§ **Input data**:
※

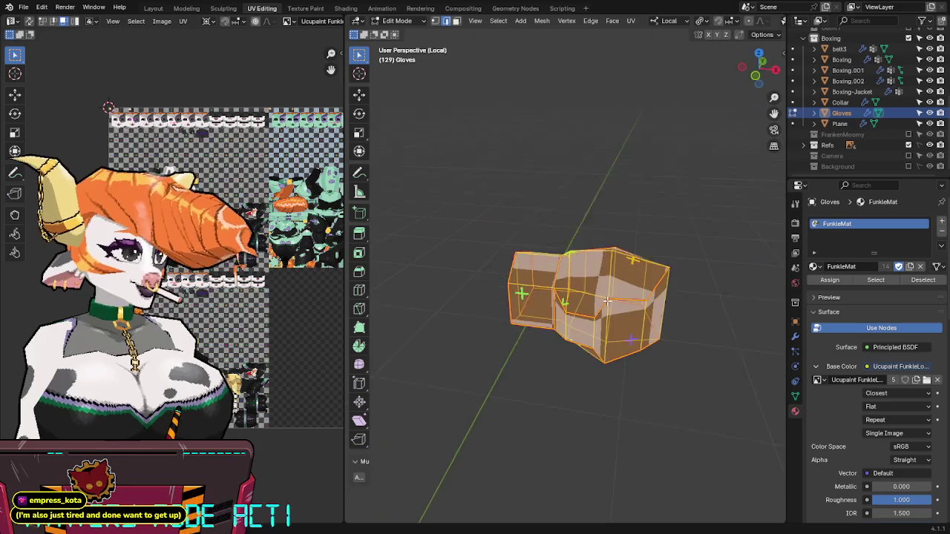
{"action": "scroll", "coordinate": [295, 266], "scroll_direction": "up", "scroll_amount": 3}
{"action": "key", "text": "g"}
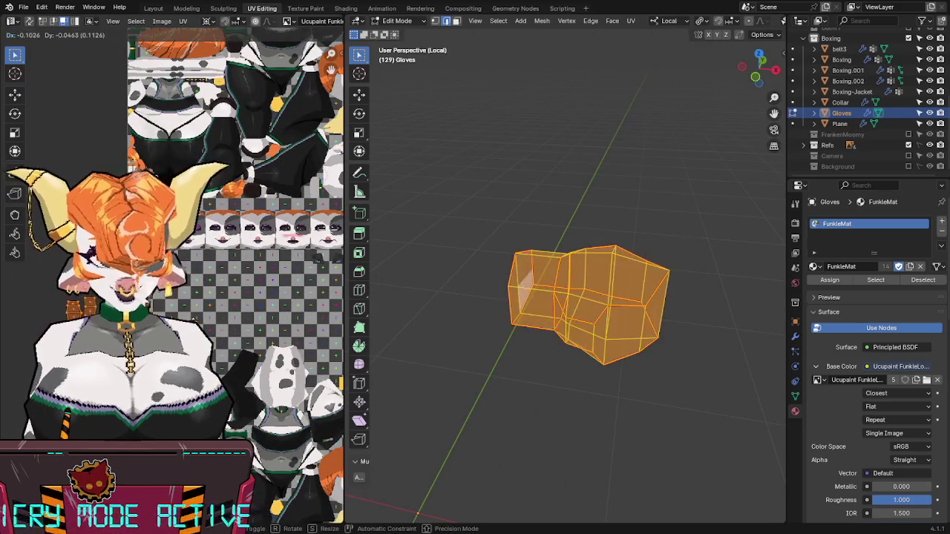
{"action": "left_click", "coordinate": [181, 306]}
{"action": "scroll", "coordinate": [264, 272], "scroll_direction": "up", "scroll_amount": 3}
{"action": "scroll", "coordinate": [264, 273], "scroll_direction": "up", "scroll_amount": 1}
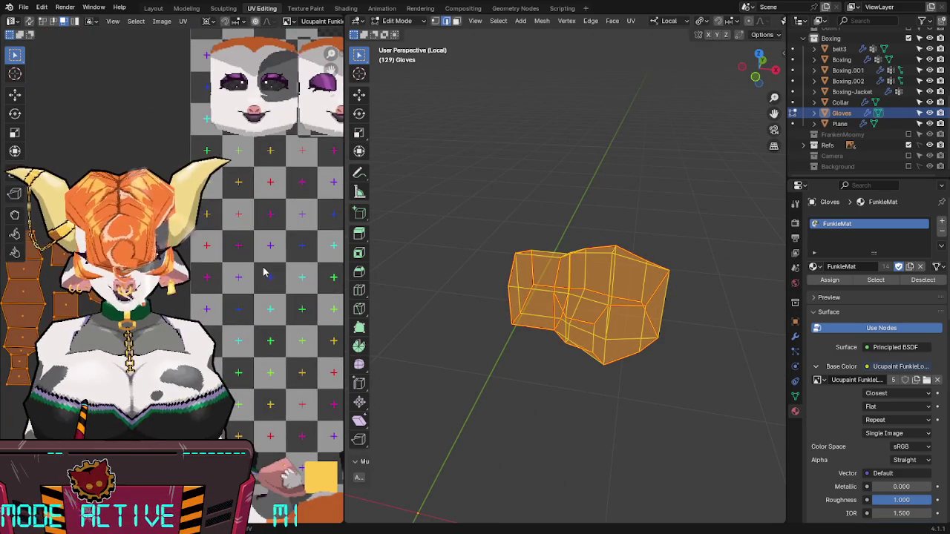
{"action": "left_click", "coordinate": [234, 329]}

※

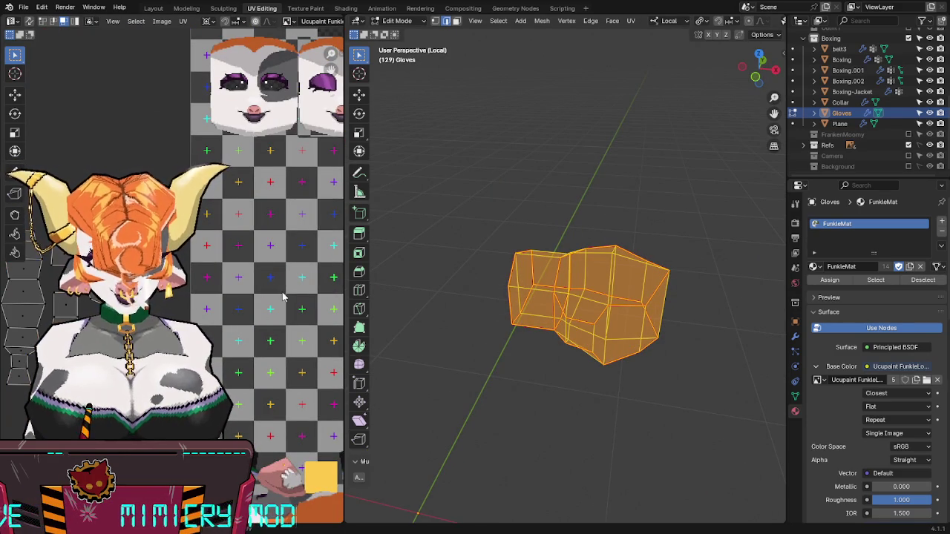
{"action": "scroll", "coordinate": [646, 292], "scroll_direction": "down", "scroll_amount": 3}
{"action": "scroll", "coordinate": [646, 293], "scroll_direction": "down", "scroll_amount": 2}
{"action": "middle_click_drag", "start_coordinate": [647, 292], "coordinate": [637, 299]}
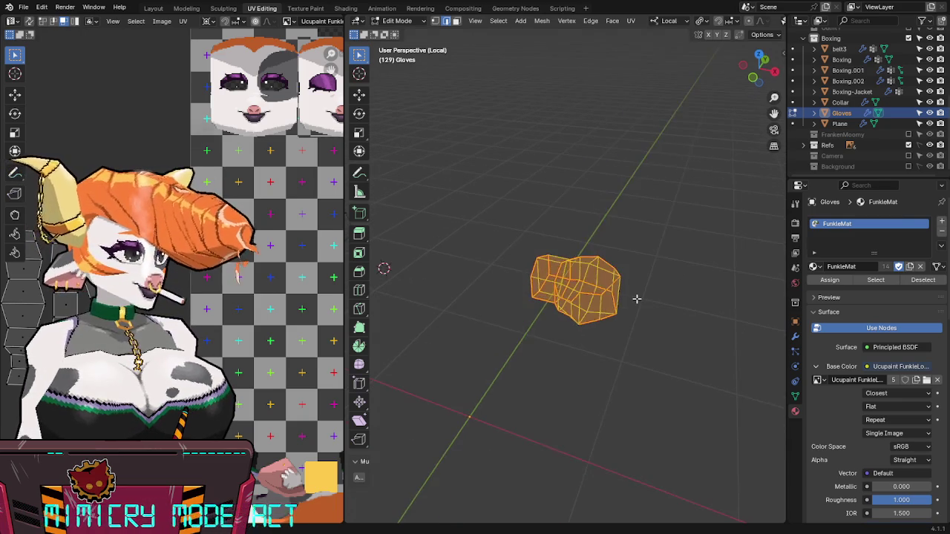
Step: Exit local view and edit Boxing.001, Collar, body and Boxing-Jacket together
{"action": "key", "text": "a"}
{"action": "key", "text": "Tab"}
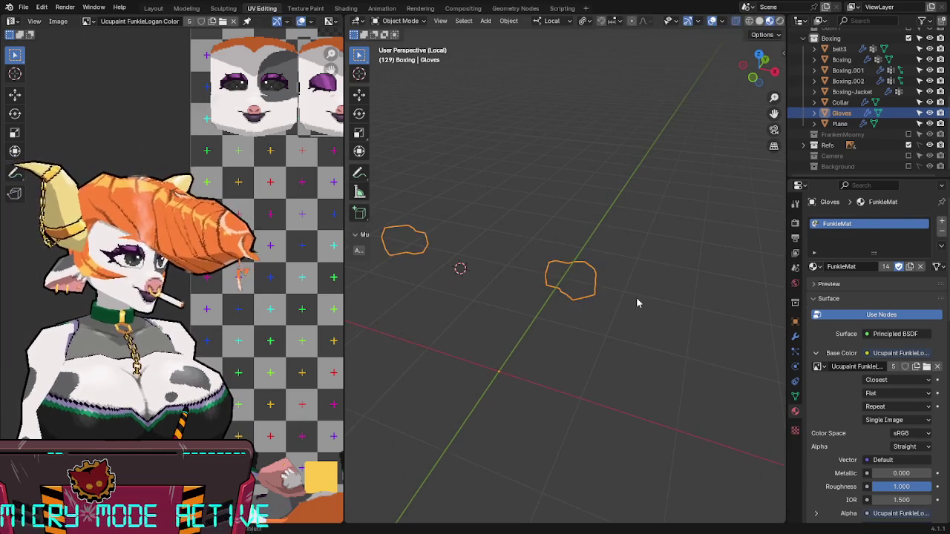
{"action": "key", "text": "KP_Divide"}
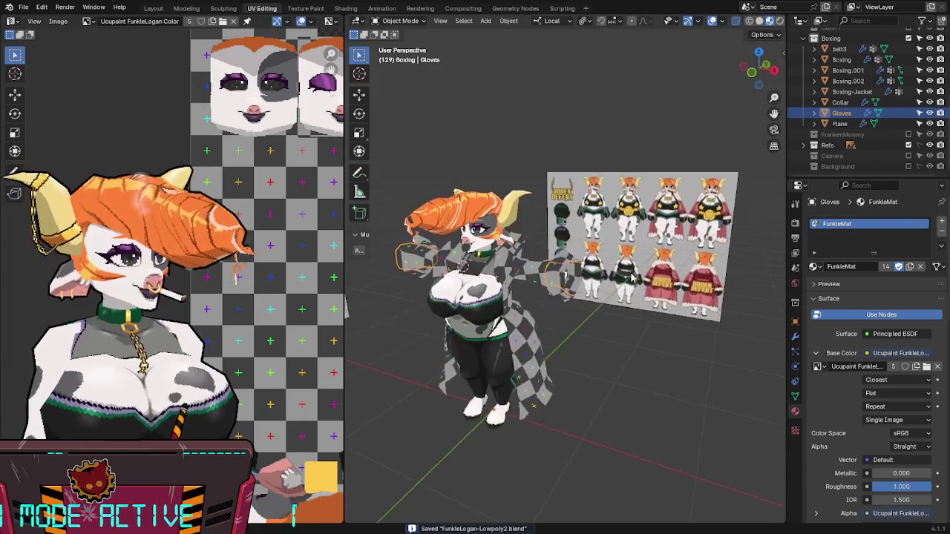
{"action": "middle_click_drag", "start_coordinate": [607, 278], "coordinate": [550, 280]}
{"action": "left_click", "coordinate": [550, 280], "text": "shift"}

※

§ **Work item**: Wherever "coordinate" appears in the listing, report the line it is on.

§ **Response box**:
{"action": "scroll", "coordinate": [295, 266], "scroll_direction": "up", "scroll_amount": 3}
{"action": "left_click", "coordinate": [181, 306]}
{"action": "scroll", "coordinate": [264, 272], "scroll_direction": "up", "scroll_amount": 3}
{"action": "scroll", "coordinate": [264, 273], "scroll_direction": "up", "scroll_amount": 1}
{"action": "left_click", "coordinate": [234, 329]}
{"action": "scroll", "coordinate": [646, 292], "scroll_direction": "down", "scroll_amount": 3}
{"action": "scroll", "coordinate": [646, 293], "scroll_direction": "down", "scroll_amount": 2}
{"action": "middle_click_drag", "start_coordinate": [647, 292], "coordinate": [637, 299]}
{"action": "middle_click_drag", "start_coordinate": [607, 278], "coordinate": [550, 280]}
{"action": "left_click", "coordinate": [550, 280], "text": "shift"}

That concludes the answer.